• Work to be completed: In how many lines of the listing below does the word "linejoin" occur? Say only the number.

• Material shown:
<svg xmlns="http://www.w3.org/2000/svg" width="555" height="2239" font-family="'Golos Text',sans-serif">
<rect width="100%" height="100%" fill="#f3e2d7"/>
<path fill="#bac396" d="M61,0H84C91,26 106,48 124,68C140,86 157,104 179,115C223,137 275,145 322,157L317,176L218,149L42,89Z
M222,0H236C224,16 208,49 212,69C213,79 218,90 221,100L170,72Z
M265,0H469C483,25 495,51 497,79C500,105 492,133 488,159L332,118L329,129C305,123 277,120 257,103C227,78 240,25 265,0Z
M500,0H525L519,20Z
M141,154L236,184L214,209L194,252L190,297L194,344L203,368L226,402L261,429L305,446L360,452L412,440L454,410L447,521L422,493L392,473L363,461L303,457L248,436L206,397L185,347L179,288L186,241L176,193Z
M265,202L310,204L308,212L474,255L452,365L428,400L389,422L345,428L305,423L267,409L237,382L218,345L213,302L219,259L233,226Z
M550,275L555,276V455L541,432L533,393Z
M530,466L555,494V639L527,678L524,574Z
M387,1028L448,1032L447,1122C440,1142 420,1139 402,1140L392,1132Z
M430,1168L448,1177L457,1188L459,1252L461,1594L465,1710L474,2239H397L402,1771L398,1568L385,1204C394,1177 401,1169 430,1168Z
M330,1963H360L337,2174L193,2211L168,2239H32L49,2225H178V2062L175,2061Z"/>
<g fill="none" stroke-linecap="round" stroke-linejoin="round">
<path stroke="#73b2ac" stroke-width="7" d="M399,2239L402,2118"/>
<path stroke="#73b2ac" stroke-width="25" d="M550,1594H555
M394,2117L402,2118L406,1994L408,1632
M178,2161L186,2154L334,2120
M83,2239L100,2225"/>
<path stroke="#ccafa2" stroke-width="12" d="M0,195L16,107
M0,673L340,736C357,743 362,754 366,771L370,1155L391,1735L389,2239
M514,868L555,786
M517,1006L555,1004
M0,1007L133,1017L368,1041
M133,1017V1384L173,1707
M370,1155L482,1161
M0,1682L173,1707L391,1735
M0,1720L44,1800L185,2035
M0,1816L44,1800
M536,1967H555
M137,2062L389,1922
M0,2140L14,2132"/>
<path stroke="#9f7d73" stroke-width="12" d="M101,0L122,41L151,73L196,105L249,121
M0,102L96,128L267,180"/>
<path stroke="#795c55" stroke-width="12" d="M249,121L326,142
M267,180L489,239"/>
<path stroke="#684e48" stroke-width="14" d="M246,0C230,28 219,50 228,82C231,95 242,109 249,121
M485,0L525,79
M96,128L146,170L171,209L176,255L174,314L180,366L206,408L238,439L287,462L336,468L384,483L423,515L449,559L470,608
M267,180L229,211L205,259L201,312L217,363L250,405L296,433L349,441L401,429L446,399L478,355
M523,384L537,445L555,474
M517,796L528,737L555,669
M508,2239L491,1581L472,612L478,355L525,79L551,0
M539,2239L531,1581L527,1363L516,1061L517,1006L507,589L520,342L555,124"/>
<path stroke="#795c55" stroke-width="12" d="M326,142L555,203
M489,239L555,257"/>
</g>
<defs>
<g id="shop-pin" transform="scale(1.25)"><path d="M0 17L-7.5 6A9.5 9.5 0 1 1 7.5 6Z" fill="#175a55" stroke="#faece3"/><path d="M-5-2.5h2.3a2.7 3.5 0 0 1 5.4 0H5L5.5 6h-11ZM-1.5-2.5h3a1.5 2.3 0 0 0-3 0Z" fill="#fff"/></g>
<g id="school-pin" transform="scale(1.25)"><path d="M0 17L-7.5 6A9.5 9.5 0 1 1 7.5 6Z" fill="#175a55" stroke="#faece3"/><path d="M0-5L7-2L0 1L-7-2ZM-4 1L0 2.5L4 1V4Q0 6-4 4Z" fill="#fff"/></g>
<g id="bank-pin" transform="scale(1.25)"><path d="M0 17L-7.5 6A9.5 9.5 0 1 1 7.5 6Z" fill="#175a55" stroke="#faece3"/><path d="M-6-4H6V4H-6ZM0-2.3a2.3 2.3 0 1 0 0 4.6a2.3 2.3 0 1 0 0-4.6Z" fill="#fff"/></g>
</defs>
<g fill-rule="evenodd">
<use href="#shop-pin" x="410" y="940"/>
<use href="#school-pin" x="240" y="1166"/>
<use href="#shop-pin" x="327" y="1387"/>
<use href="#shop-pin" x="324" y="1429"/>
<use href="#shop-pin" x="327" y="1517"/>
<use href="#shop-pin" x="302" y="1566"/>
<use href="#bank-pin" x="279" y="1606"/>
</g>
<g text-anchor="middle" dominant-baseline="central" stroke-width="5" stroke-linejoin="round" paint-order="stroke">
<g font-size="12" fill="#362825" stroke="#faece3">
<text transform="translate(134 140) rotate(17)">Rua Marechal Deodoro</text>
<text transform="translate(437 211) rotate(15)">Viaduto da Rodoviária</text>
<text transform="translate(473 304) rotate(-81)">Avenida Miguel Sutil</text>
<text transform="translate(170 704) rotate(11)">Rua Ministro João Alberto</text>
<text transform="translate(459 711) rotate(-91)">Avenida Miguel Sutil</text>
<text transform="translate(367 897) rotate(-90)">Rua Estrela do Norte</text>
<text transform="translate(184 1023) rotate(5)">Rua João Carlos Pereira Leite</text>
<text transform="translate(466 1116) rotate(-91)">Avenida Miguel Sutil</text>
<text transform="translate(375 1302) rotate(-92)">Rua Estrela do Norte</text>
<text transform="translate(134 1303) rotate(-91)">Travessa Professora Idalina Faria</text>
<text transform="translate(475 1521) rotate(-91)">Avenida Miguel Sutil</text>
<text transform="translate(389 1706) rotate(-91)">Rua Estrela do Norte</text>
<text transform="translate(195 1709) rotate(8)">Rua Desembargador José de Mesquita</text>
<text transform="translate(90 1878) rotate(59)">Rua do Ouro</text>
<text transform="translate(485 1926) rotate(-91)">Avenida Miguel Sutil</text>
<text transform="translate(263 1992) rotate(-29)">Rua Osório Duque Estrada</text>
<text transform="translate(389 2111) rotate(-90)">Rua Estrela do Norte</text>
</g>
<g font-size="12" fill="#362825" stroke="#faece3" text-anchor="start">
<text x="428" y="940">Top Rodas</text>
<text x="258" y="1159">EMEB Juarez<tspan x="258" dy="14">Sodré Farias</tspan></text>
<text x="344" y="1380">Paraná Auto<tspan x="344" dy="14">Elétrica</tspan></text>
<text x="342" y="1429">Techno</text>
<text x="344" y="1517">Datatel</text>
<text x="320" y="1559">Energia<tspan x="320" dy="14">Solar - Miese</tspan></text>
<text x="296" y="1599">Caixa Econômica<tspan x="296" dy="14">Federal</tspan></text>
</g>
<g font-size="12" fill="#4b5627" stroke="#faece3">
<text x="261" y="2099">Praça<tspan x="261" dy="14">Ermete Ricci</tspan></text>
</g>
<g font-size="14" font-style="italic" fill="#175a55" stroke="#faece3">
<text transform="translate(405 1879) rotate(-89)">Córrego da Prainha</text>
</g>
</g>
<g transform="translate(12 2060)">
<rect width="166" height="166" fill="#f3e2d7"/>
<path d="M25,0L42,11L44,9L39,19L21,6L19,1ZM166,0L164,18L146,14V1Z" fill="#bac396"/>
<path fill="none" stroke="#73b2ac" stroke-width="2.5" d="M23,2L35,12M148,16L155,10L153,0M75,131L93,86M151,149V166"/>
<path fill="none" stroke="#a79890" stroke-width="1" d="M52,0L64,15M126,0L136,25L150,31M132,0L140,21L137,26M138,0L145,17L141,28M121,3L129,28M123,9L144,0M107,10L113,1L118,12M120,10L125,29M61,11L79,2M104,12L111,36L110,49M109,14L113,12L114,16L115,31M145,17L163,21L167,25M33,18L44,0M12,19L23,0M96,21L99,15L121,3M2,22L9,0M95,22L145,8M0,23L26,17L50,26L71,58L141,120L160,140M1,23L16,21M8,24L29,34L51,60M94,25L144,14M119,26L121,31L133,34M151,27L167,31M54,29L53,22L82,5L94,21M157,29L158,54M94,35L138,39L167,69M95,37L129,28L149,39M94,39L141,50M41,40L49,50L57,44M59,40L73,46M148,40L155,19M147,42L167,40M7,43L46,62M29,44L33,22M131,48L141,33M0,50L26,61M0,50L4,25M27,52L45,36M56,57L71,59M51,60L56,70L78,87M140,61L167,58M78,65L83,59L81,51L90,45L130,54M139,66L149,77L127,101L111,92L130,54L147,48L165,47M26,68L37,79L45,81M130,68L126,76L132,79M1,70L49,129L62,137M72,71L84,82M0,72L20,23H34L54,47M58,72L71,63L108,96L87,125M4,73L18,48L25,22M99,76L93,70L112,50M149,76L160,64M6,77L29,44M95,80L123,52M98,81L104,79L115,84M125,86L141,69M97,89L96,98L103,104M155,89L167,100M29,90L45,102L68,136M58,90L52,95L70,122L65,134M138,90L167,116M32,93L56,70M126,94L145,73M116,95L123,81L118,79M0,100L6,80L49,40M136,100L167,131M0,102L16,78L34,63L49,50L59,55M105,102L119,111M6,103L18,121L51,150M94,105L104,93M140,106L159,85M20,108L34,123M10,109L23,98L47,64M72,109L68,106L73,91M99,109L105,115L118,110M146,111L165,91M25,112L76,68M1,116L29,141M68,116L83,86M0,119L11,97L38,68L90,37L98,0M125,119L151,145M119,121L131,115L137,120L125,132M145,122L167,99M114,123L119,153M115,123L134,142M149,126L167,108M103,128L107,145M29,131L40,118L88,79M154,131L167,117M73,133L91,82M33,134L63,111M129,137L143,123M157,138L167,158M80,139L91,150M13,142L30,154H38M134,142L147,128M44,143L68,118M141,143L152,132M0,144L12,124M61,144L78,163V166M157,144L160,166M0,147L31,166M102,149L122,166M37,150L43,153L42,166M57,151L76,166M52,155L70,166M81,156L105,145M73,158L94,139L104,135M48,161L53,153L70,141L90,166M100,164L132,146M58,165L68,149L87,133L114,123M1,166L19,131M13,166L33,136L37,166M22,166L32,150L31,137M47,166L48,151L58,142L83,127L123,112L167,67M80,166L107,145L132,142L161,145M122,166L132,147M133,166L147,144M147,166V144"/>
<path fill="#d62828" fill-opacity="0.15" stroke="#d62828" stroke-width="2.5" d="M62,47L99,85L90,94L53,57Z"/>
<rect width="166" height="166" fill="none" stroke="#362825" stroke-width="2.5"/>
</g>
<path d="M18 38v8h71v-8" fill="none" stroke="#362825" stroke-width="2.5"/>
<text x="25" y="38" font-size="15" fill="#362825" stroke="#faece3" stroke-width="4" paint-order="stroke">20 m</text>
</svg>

• Written answer: 2